[DATA TO PROCESS Boundary: Start]

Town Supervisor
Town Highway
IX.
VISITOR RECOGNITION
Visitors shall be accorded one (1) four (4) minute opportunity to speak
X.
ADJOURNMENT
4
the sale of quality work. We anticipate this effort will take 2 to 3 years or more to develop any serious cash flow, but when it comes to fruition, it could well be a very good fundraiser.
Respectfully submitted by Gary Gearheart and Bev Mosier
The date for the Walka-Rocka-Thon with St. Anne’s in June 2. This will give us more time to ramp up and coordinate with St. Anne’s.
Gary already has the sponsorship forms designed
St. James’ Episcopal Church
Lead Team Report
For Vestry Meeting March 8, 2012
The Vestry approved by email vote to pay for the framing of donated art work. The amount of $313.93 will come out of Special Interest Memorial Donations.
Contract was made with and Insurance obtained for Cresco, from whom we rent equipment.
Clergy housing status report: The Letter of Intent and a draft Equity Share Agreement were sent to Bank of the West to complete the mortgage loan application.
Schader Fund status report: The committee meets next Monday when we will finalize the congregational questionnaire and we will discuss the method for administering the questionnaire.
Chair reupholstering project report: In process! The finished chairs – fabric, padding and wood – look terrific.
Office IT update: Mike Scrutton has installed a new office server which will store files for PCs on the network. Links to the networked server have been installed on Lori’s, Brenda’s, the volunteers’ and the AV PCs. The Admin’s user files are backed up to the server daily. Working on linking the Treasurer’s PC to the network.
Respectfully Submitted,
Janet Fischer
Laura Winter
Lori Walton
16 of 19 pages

[DATA TO PROCESS Boundary: End]
[DATA TO PROCESS Boundary: Start]

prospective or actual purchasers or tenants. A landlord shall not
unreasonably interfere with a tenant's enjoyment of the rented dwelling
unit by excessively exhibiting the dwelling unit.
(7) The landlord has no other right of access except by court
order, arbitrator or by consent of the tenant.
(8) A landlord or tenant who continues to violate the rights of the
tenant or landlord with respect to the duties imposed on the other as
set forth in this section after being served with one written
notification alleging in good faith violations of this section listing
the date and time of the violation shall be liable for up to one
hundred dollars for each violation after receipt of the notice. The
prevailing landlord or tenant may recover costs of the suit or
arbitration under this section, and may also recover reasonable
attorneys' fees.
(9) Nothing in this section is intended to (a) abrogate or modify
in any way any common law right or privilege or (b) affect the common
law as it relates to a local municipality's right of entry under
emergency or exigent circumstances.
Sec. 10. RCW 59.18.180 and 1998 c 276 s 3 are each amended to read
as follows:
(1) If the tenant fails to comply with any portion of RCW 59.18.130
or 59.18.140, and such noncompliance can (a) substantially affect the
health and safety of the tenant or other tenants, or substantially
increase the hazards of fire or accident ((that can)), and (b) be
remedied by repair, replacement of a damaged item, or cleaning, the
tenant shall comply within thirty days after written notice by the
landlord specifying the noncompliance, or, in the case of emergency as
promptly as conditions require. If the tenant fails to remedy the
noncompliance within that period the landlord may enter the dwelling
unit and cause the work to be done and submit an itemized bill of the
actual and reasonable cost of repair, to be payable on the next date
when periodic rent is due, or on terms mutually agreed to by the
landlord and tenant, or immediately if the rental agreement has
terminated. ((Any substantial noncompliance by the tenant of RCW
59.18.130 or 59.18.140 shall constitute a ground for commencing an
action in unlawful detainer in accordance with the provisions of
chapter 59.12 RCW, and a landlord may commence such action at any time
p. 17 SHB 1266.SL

[DATA TO PROCESS Boundary: End]
[DATA TO PROCESS Boundary: Start]

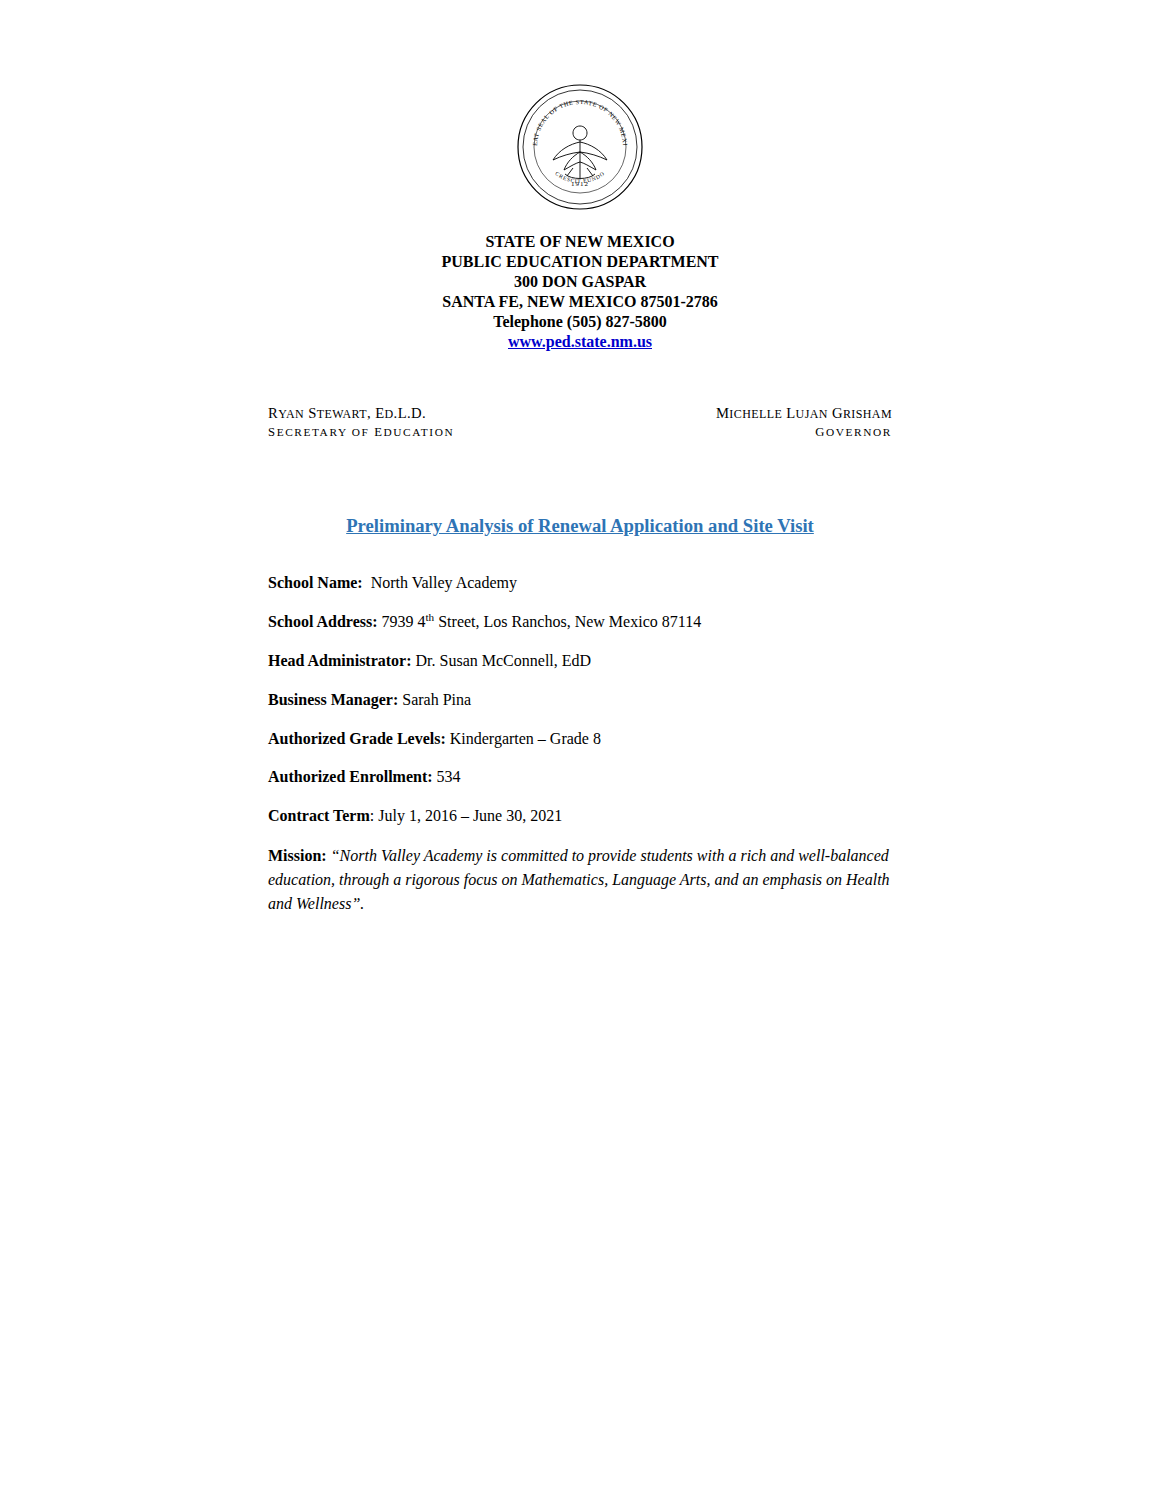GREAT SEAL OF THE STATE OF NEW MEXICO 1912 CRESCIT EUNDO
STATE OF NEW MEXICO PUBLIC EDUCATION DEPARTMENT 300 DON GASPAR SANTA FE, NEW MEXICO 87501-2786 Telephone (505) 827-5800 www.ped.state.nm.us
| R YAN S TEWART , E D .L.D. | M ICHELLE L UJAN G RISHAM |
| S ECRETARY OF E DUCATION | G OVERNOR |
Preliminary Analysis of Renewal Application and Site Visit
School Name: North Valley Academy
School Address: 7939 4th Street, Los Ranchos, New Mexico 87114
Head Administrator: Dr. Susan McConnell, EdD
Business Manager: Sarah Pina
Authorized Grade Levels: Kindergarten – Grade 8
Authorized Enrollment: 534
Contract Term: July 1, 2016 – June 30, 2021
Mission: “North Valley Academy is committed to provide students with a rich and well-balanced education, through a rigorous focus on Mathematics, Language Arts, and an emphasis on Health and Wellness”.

[DATA TO PROCESS Boundary: End]

- ACTIVITY: In the entries above, which lines hold the word "actual"? Copy them out.

- SOLUTION FOR THIS EXERCISE:
prospective or actual purchasers or tenants. A landlord shall not
actual and reasonable cost of repair, to be payable on the next date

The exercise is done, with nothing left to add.